Binary Large Object Storage - Fully managed, scalable.

  • Can be used to serve website content, archive data or content for download.
  • Each object has a URL.
  • Stored in buckets.
  • Immutable.
  • Can create ACLs (access control lists) - A scope (who) & permission (what).
  • New overwrites old but can keep previous versions (object versioning) - With rules on how many.
  • Lifecycle management policies can delete old versions of objects or simply old object.

Cloud Storage Classes

  • Multi-regional - 99.95% - Frequent access. Stored in 2 locations > 160km apart. (6 copies of data round the world).
  • Regional - 99.90% - Frequent access. (3 copies of data in a Region).
  • Nearline - 99.00% - Access less than once a month. A cost to access.
  • Coldline - 99.00% - Access less than once a year. A cost to access. Quick (AWS Glacial is 4-6 hours). Costs per GB per Month stored. For Nearline, Coldline also a cost to access.

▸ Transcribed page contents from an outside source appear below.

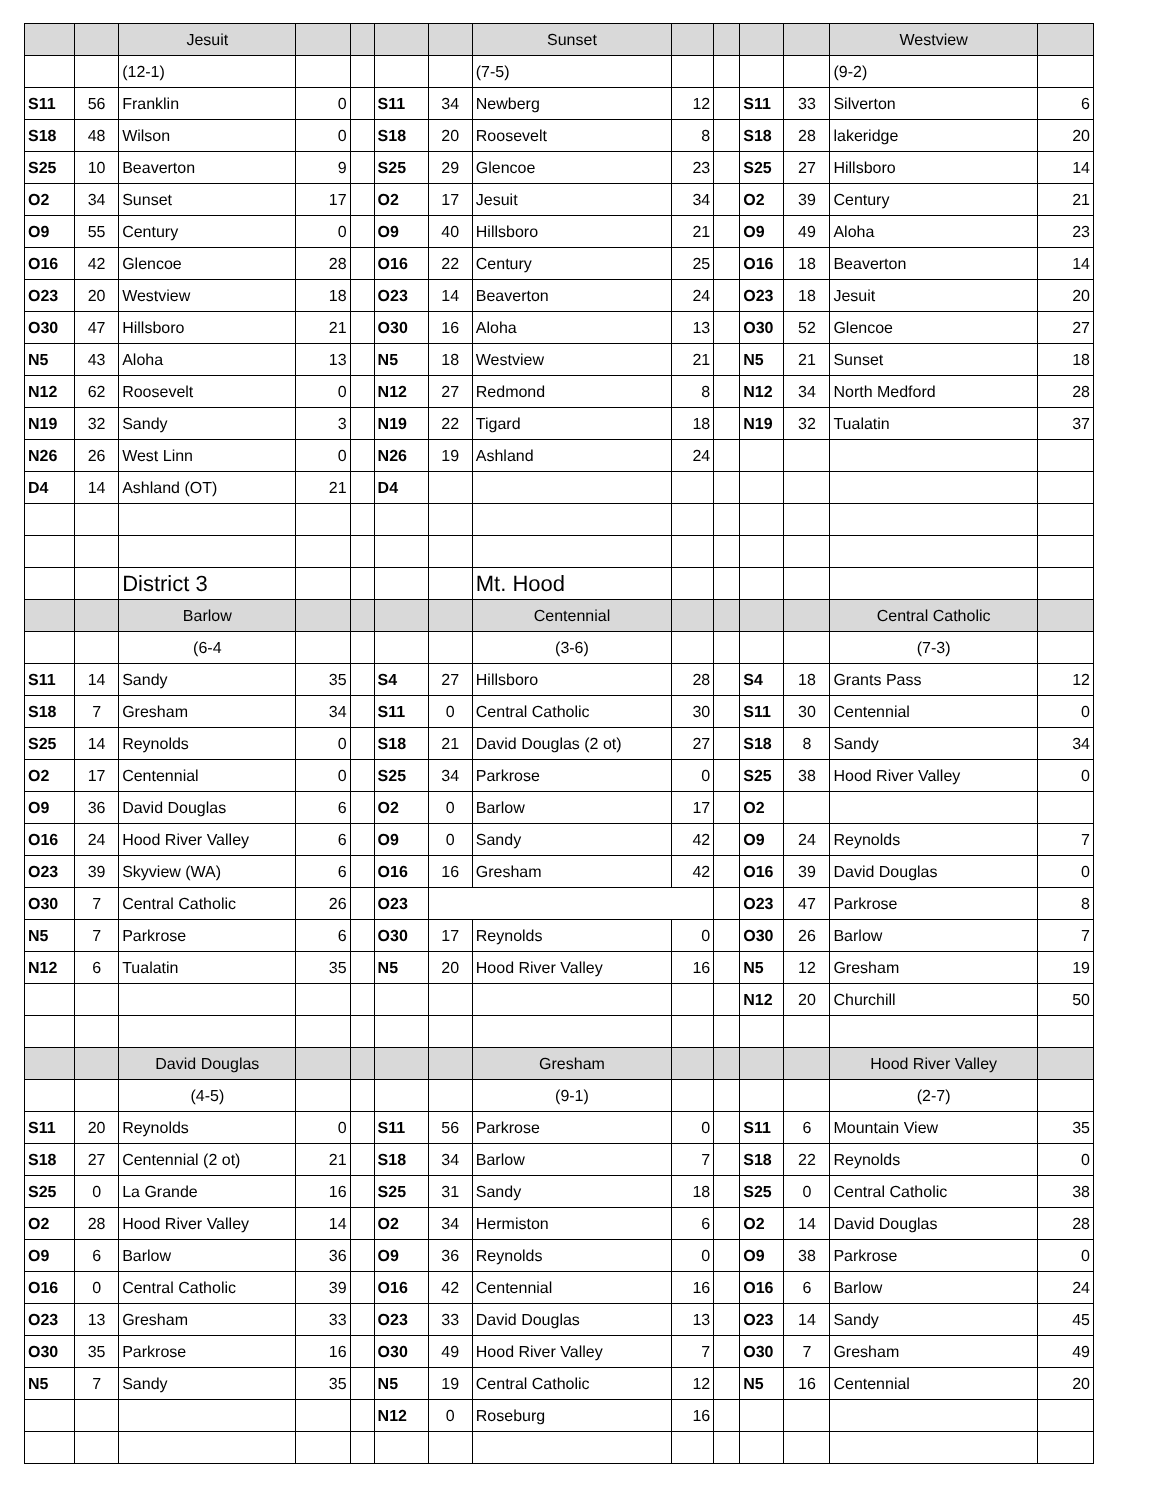| | | Jesuit | | | | | Sunset | | | | | Westview | |
| --- | --- | --- | --- | --- | --- | --- | --- | --- | --- | --- | --- | --- | --- |
| | | (12-1) | | | | | (7-5) | | | | | (9-2) | |
| S11 | 56 | Franklin | 0 | | S11 | 34 | Newberg | 12 | | S11 | 33 | Silverton | 6 |
| S18 | 48 | Wilson | 0 | | S18 | 20 | Roosevelt | 8 | | S18 | 28 | lakeridge | 20 |
| S25 | 10 | Beaverton | 9 | | S25 | 29 | Glencoe | 23 | | S25 | 27 | Hillsboro | 14 |
| O2 | 34 | Sunset | 17 | | O2 | 17 | Jesuit | 34 | | O2 | 39 | Century | 21 |
| O9 | 55 | Century | 0 | | O9 | 40 | Hillsboro | 21 | | O9 | 49 | Aloha | 23 |
| O16 | 42 | Glencoe | 28 | | O16 | 22 | Century | 25 | | O16 | 18 | Beaverton | 14 |
| O23 | 20 | Westview | 18 | | O23 | 14 | Beaverton | 24 | | O23 | 18 | Jesuit | 20 |
| O30 | 47 | Hillsboro | 21 | | O30 | 16 | Aloha | 13 | | O30 | 52 | Glencoe | 27 |
| N5 | 43 | Aloha | 13 | | N5 | 18 | Westview | 21 | | N5 | 21 | Sunset | 18 |
| N12 | 62 | Roosevelt | 0 | | N12 | 27 | Redmond | 8 | | N12 | 34 | North Medford | 28 |
| N19 | 32 | Sandy | 3 | | N19 | 22 | Tigard | 18 | | N19 | 32 | Tualatin | 37 |
| N26 | 26 | West Linn | 0 | | N26 | 19 | Ashland | 24 | | | | | |
| D4 | 14 | Ashland (OT) | 21 | | D4 | | | | | | | | |
| | | District 3 | | | | | Mt. Hood | | | | | | |
| | | Barlow | | | | | Centennial | | | | | Central Catholic | |
| | | (6-4 | | | | | (3-6) | | | | | (7-3) | |
| S11 | 14 | Sandy | 35 | | S4 | 27 | Hillsboro | 28 | | S4 | 18 | Grants Pass | 12 |
| S18 | 7 | Gresham | 34 | | S11 | 0 | Central Catholic | 30 | | S11 | 30 | Centennial | 0 |
| S25 | 14 | Reynolds | 0 | | S18 | 21 | David Douglas (2 ot) | 27 | | S18 | 8 | Sandy | 34 |
| O2 | 17 | Centennial | 0 | | S25 | 34 | Parkrose | 0 | | S25 | 38 | Hood River Valley | 0 |
| O9 | 36 | David Douglas | 6 | | O2 | 0 | Barlow | 17 | | O2 | | | |
| O16 | 24 | Hood River Valley | 6 | | O9 | 0 | Sandy | 42 | | O9 | 24 | Reynolds | 7 |
| O23 | 39 | Skyview (WA) | 6 | | O16 | 16 | Gresham | 42 | | O16 | 39 | David Douglas | 0 |
| O30 | 7 | Central Catholic | 26 | | O23 | | | | | O23 | 47 | Parkrose | 8 |
| N5 | 7 | Parkrose | 6 | | O30 | 17 | Reynolds | 0 | | O30 | 26 | Barlow | 7 |
| N12 | 6 | Tualatin | 35 | | N5 | 20 | Hood River Valley | 16 | | N5 | 12 | Gresham | 19 |
| | | | | | | | | | | N12 | 20 | Churchill | 50 |
| | | David Douglas | | | | | Gresham | | | | | Hood River Valley | |
| | | (4-5) | | | | | (9-1) | | | | | (2-7) | |
| S11 | 20 | Reynolds | 0 | | S11 | 56 | Parkrose | 0 | | S11 | 6 | Mountain View | 35 |
| S18 | 27 | Centennial (2 ot) | 21 | | S18 | 34 | Barlow | 7 | | S18 | 22 | Reynolds | 0 |
| S25 | 0 | La Grande | 16 | | S25 | 31 | Sandy | 18 | | S25 | 0 | Central Catholic | 38 |
| O2 | 28 | Hood River Valley | 14 | | O2 | 34 | Hermiston | 6 | | O2 | 14 | David Douglas | 28 |
| O9 | 6 | Barlow | 36 | | O9 | 36 | Reynolds | 0 | | O9 | 38 | Parkrose | 0 |
| O16 | 0 | Central Catholic | 39 | | O16 | 42 | Centennial | 16 | | O16 | 6 | Barlow | 24 |
| O23 | 13 | Gresham | 33 | | O23 | 33 | David Douglas | 13 | | O23 | 14 | Sandy | 45 |
| O30 | 35 | Parkrose | 16 | | O30 | 49 | Hood River Valley | 7 | | O30 | 7 | Gresham | 49 |
| N5 | 7 | Sandy | 35 | | N5 | 19 | Central Catholic | 12 | | N5 | 16 | Centennial | 20 |
| | | | | | N12 | 0 | Roseburg | 16 | | | | | |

Upload Data to Cloud Storage

  • Online Transfer - Command line, browser.
  • Storage Transfer Service - Scheduled managed batch.
  • Appliance (rackable).
  • Import/Export BigQuery & Cloud SQL.
  • App Engine. Eg. logs, backups.
  • Compute Engine. eg. Startup scripts, images, large general object store.

Structure

Buckets

  • Projects own Buckets (the basic containers for all data).
  • Buckets have a default storage class.
  • Buckets cannot be nested.
  • There are limits to Bucket creation and deletion so favor Object or Bucket operations.
  • Have a globally unique name name, a geographical location and a default storage class (can override class though).
  • Name and location are fixed.
  • The existence of a bucket name can be globally tested so avoid usernames, email, PII etc.
  • Max 63 characters unless include . (dots) then can be 222 but max 63 between dots.
  • Name format: [a-z][0-9][-_.]
  • Bucket Labels: name:value pairs.
  • IAM can be applied to Project or Folder.

Objects

  • Names can contain any UTF-8 char.
  • (obv) avoid characters like / in names.
  • Every object has a generation number. Incremented each time object overwritten.
  • If object versioning enabled can refer to prev versions.
  • Objects have two version numbers, one for content the other for metadata.
  • Objects are opaque to GCP and immutable.
  • Cloud storage does not support a hierarchy but tools like GCP console can operate as if in a hierarchy.

Access Control

  • IAM (Identity and Access Management) for Projects / Buckets. (Preferred).
  • ACL (Access Control List) for individual Objects.
  • Signed URLs - A unique URL giving access for a specified period of time.A

Encryption

  • Google-managed encryption keys: Google creates and manages.
  • Customer-supplied encryption keys: Create and manage outside of google.
  • Customer-managed encryption keys: Use Google tool to generate and manage keys.